もちろん、ほかのノマドワーカーとコミュニケーションを取りたいという場合もあるでしょう。そういうときには、屋外に用意されているカフェなどで談笑できるようになっています。実際にカフェ周辺のテーブルでは、多くの欧米人が談笑する姿や、子供連れでPCを開いて仕事をしている姿も見られました。そういった姿を見習って、私も屋外のテーブルでPCを開いてしばらく仕事をしてみましたが、何と言ってもその環境のよさがかなり気に入りました。このような環境で仕事ができるノマドワーカーがうらやましいと感じたほどです。
PUNSPACE Wiang Kaewでは、長期契約のメンバープランの利用が基本となっていますが、1日または1週間のビジタープランも用意されていますので、ワーケーションではビジタープランを利用すればよいでしょう。ビジタープランの利用料金は、1日プランが289バーツ(約997円)で、9時から18時まで利用可能。1週間プランは1699バーツ(約5862円)で、7日間24時間利用可能です。
ワーケション実践には長期滞在型ホテルがお勧め
紹介したようなコワーキングスペースを利用したワーケーションを実践するには、もちろん長期滞在が基本となります。そして、チェンマイには長期滞在を考慮した宿泊施設が充実しています。
今回のツアーで滞在したホテル「カンタリー ヒルズ ホテル」もその1つです。もともと日本人観光客にも人気のホテルだそうで、館内には日本語の案内も用意されていて、安心して滞在できます。
そして、今回滞在した部屋は、リビングルームにキッチンやダイニングスペースが用意されて、ベッドルームも独立した、コンドミニアムスタイルの部屋でした。キッチンには大型の冷蔵庫にコンロ、電子レンジなどが備わっていて、自炊も問題なく行なえるようになっています。また、洗濯機も設置されていて、長期滞在にもってこいの設備が整っていました。

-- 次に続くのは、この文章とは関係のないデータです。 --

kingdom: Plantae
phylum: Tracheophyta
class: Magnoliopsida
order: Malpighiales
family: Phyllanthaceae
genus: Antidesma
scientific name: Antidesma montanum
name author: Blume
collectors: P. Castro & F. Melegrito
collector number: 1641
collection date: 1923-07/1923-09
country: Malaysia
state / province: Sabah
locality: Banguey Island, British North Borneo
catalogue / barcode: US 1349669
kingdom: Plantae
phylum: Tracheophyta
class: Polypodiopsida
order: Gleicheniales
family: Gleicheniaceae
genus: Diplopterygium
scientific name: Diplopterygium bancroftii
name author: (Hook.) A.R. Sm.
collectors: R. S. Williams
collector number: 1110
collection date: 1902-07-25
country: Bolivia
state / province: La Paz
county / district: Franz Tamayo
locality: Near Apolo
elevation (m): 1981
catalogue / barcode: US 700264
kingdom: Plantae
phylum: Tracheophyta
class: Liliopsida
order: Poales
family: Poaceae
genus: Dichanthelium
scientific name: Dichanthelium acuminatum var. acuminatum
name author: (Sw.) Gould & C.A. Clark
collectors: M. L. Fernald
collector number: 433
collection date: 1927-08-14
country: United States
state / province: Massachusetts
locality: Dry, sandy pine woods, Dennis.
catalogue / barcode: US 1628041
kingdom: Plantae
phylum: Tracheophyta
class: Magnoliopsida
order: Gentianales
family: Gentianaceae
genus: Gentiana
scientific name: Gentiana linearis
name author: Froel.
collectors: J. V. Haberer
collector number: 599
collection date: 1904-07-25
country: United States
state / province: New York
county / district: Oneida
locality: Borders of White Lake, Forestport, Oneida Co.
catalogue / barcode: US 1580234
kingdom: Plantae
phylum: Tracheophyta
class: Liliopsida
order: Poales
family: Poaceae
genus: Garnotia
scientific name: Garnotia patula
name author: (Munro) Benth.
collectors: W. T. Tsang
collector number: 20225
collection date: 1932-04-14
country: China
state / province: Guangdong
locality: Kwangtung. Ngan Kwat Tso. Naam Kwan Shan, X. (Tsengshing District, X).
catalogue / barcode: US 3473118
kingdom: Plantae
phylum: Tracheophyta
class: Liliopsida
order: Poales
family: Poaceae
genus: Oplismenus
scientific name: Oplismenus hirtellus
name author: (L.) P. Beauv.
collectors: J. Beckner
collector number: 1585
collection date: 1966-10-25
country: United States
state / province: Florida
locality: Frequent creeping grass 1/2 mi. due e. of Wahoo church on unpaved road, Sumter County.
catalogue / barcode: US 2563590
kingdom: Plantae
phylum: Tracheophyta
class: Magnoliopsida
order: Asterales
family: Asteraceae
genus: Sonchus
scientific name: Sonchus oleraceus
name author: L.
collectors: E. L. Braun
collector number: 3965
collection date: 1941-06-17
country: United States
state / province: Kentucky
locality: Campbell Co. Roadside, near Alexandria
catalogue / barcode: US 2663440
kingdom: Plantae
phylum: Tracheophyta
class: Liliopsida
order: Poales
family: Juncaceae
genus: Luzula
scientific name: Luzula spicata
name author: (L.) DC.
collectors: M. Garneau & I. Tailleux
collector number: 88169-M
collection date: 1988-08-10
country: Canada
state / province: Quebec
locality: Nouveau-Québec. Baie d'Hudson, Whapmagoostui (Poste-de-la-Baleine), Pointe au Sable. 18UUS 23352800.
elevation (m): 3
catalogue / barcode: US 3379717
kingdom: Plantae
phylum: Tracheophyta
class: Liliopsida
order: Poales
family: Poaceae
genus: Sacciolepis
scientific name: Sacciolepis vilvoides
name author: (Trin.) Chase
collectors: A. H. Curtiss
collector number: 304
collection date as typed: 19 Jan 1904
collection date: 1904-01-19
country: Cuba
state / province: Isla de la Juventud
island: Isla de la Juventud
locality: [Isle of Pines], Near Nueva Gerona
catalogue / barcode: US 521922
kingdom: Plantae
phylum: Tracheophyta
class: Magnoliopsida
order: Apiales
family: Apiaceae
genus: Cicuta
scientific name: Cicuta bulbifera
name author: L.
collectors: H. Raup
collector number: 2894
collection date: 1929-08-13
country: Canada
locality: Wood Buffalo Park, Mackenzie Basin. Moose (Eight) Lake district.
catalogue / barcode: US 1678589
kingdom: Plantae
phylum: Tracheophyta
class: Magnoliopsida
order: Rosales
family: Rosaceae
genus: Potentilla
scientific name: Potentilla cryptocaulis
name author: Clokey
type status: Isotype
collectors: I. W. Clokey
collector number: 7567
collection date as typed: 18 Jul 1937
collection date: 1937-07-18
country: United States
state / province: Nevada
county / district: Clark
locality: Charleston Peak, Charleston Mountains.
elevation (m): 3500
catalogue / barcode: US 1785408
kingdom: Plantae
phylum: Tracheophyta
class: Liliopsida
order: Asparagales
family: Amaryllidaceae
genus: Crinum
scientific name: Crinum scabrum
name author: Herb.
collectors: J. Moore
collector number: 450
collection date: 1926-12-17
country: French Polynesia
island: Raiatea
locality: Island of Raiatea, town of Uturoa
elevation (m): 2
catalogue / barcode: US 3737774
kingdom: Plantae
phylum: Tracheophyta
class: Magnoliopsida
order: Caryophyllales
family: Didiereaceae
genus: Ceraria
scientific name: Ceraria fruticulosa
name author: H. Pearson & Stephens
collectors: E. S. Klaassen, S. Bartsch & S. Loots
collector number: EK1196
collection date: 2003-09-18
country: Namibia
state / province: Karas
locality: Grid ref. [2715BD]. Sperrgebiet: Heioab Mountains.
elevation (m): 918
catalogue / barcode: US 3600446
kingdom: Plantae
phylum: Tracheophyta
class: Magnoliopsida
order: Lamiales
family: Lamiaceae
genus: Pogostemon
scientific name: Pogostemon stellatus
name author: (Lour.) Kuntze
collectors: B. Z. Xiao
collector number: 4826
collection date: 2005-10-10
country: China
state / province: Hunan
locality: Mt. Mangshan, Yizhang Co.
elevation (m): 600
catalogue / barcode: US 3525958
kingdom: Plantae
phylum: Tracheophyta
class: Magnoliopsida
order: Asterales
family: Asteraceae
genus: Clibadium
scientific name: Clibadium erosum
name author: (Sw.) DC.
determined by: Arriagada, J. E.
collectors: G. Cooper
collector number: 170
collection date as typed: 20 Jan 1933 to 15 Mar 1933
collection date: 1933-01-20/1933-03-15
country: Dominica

リビングスペースには、大型のテレビに加えてソファとローテーブルが設置されくつろいで滞在できるのはもちろん、PCを開いて仕事もこなせるデスクスペースもあります。もちろんWi-Fiもしっかり完備していますので、ワーケーションの拠点として活用する場合でもまったく問題ないと言ってよいでしょう。
カンタリー ヒルズ ホテルは、どちらかというとい高級なホテルに分類されますので、滞在費も1泊あたり日本円で1万円を超えてしまいます。ただ、館内のプールやジムなども利用できますし、何より環境はかなりよいので、多少コストをかけてでも快適に長期滞在したい場合にお勧めのホテルと言えます。
もちろん、こちら以外にも、チェンマイには多くの長期滞在型ホテルがありますし、よりリーズナブルな宿泊施設も多くありますので、予算に応じていろいろと調べてみることをお勧めします。